ACTIVITY:
A verbatim copy is needed of the lines below from the one containing "スイッチ２におすすめのマルチ充電ステーション３選" up to and including the one containing "a Residenza", excluding pictures.

DATA:
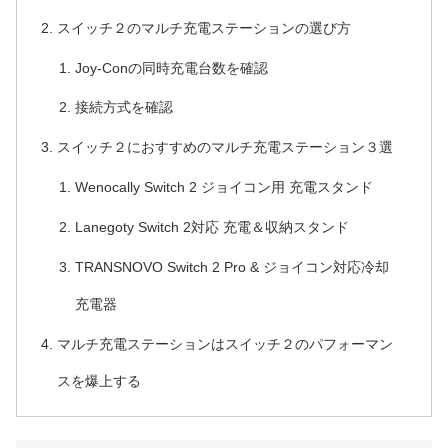
スイッチ２のマルチ充電ステーションの選び方
Joy-Conの同時充電台数を確認
接続方式を確認
スイッチ２におすすめのマルチ充電ステーション３選
Wenocally Switch 2 ジョイコン用 充電スタンド
Lanegoty Switch 2対応 充電＆収納スタンド
TRANSNOVO Switch 2 Pro & ジョイコン対応冷却
充電器
マルチ充電ステーションはスイッチ２のパフォーマン
スを爆上する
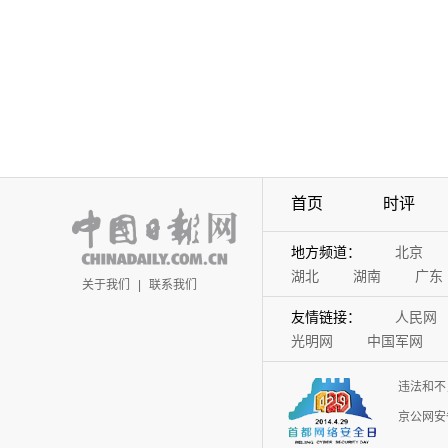
首页
时评
地方频道：
北京
湖北
湖南
广东
关于我们
|
联系我们
友情链接：
人民网
光明网
中国军网
违法和不
京公网安备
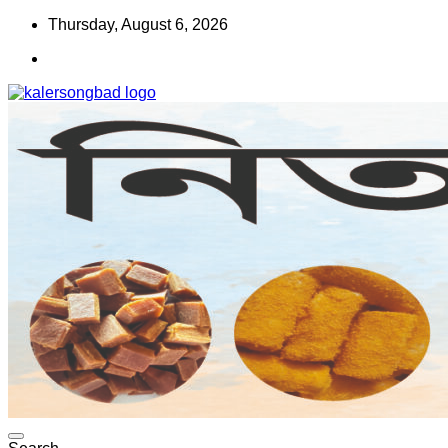
Skip
Thursday, August 6, 2026
to
content
www.kalersongbad.com
কালের সংবাদ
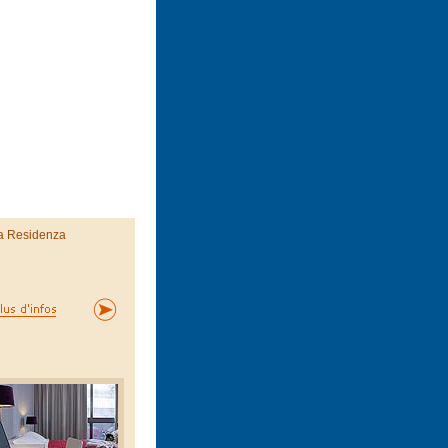
a Residenza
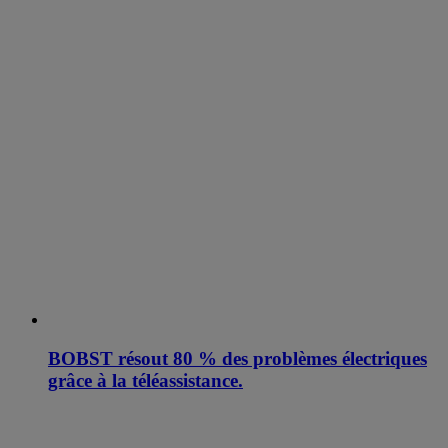
BOBST résout 80 % des problèmes électriques
grâce à la téléassistance.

TASK ANSWER:
スイッチ２におすすめのマルチ充電ステーション３選
Wenocally Switch 2 ジョイコン用 充電スタンド
Lanegoty Switch 2対応 充電＆収納スタンド
TRANSNOVO Switch 2 Pro & ジョイコン対応冷却
充電器
マルチ充電ステーションはスイッチ２のパフォーマン
スを爆上する
首页
时评
地方频道：
北京
湖北
湖南
广东
关于我们
|
联系我们
友情链接：
人民网
光明网
中国军网
违法和不
京公网安备
Skip
Thursday, August 6, 2026
to
content
www.kalersongbad.com
কালের সংবাদ
a Residenza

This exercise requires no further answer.